■ ASSIGNED TASK: Without including any pictures, please copy every entry below exactly.

-------- DATA FOR THIS EXERCISE --------

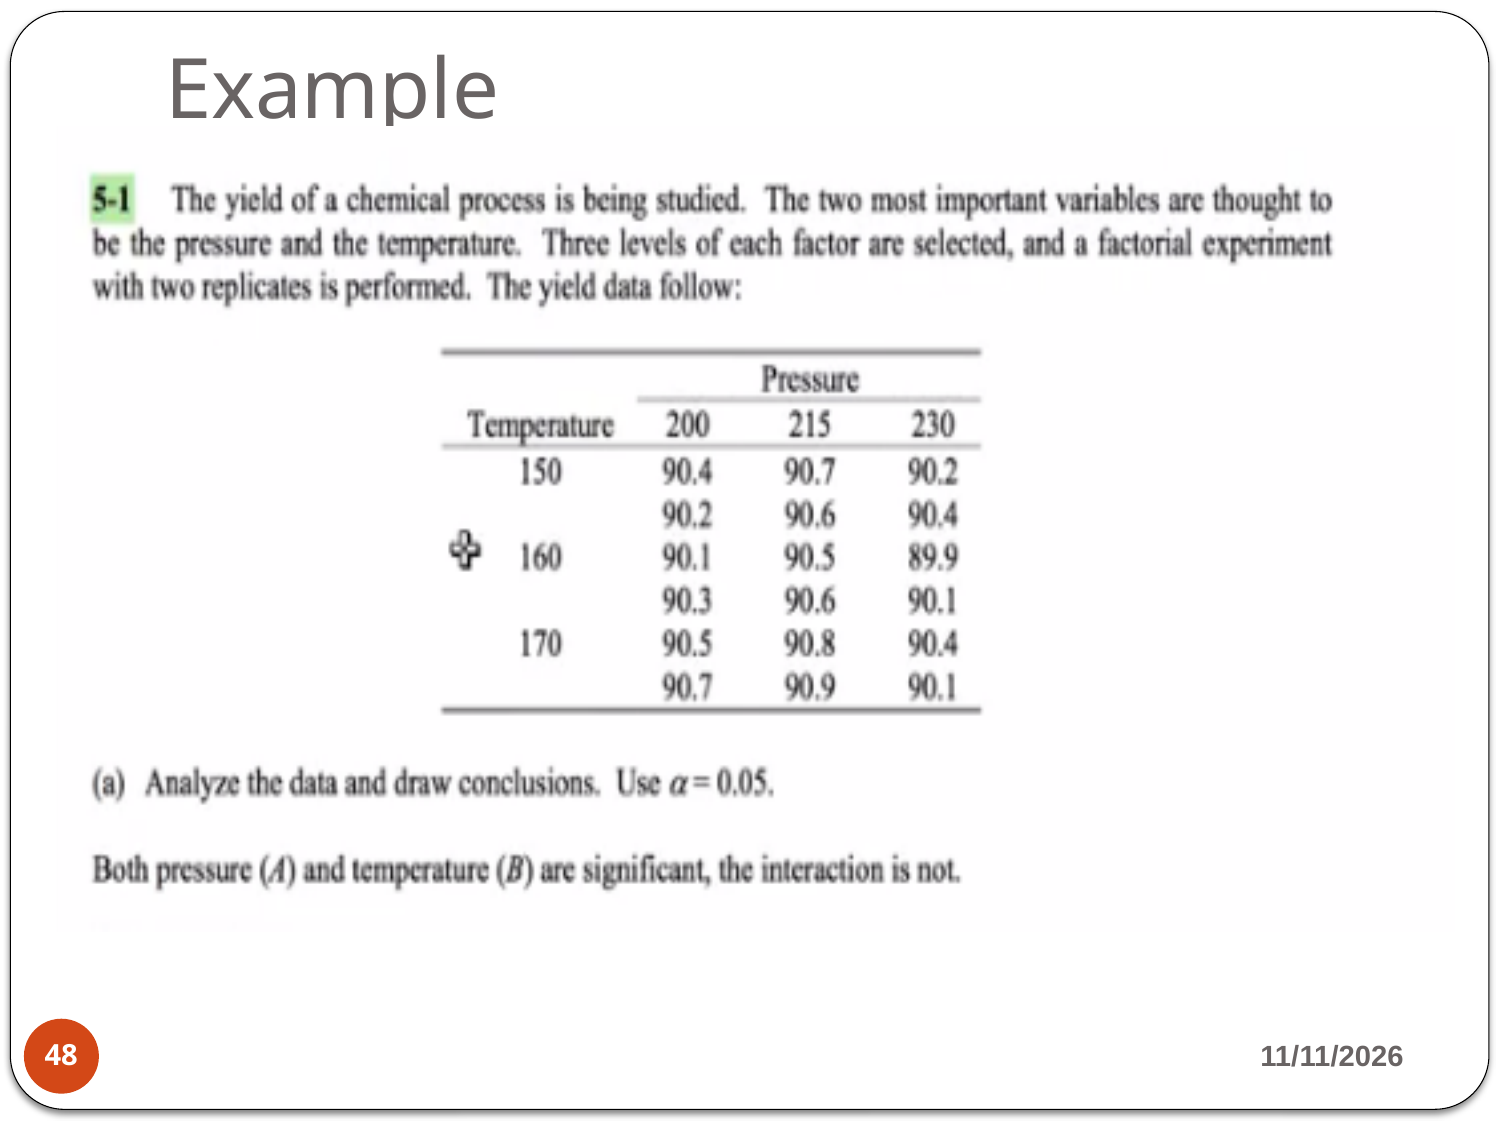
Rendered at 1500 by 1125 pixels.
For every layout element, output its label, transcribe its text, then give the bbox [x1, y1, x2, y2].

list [56, 126, 1455, 932]
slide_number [1012, 1015, 1419, 1094]
title Example [150, 45, 1425, 124]
slide_number 48 [23, 1018, 99, 1094]
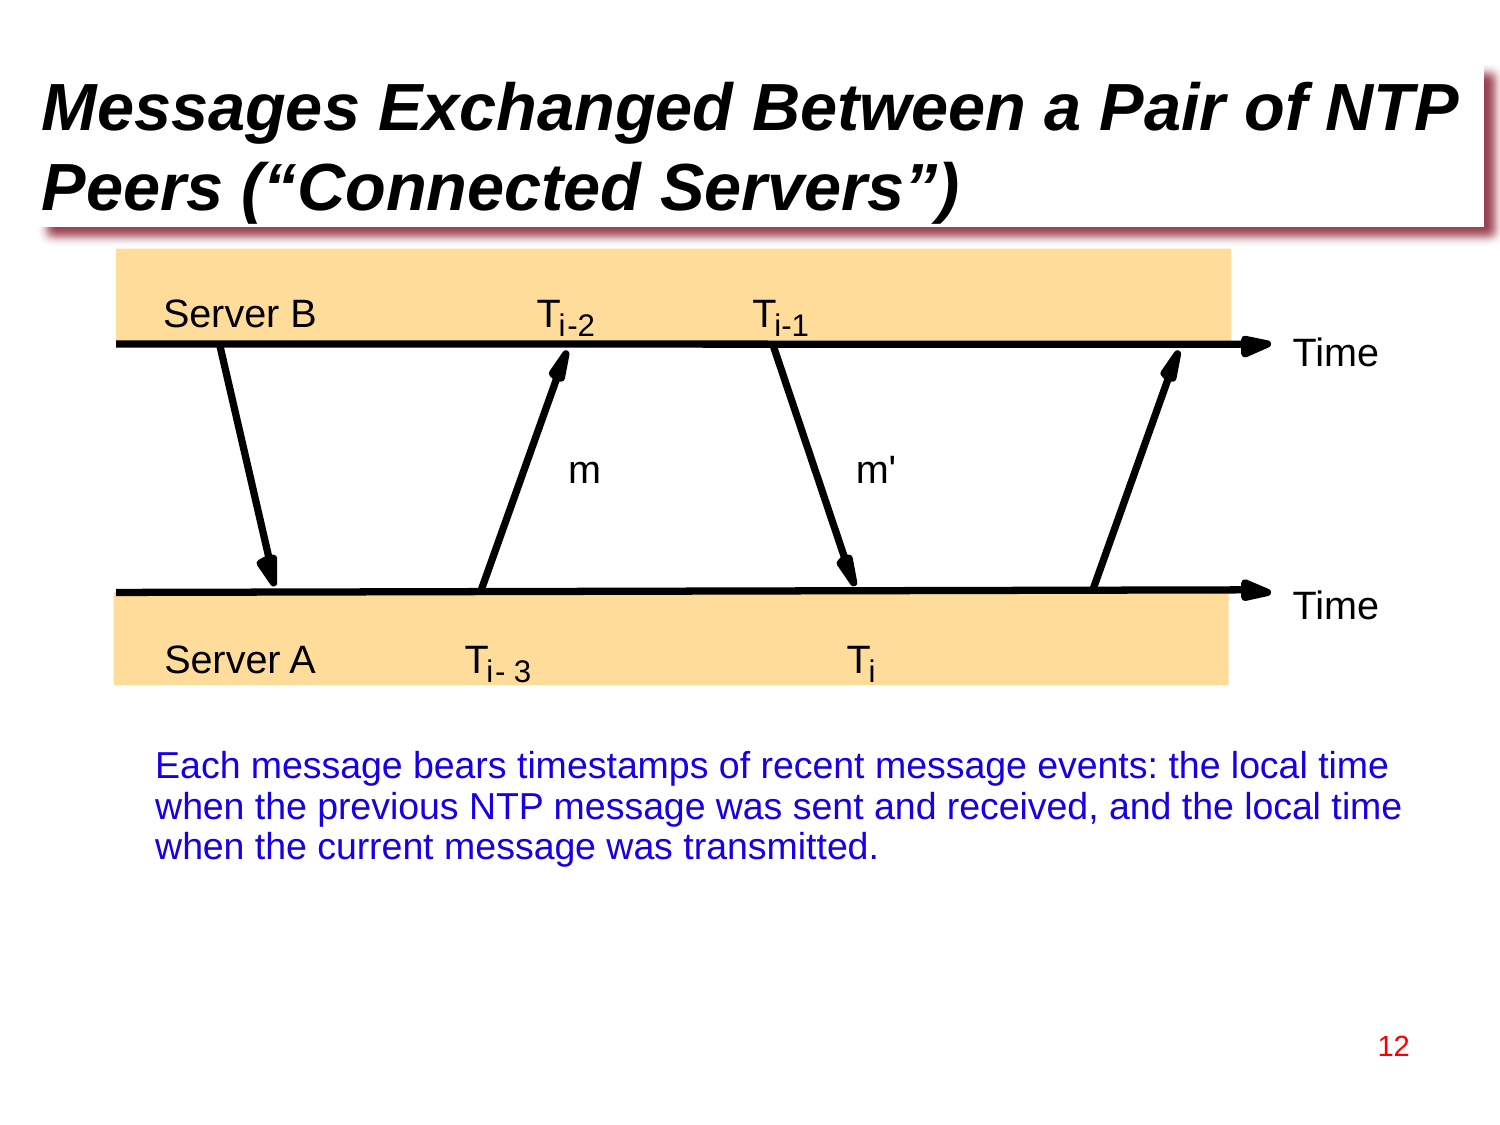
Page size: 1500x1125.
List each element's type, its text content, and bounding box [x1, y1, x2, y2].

--------

■ ANSWER BOX:
Rendered at 1500 by 1125 pixels.
For every layout element, output its label, transcribe its text, then give the bbox [x1, y1, x2, y2].

list [56, 126, 1455, 932]
slide_number [1012, 1015, 1419, 1094]
title Example [150, 45, 1425, 124]
slide_number 48 [23, 1018, 99, 1094]
Page size: 1500x1125.
List each element's type, its text content, and bounding box [x1, y1, x2, y2].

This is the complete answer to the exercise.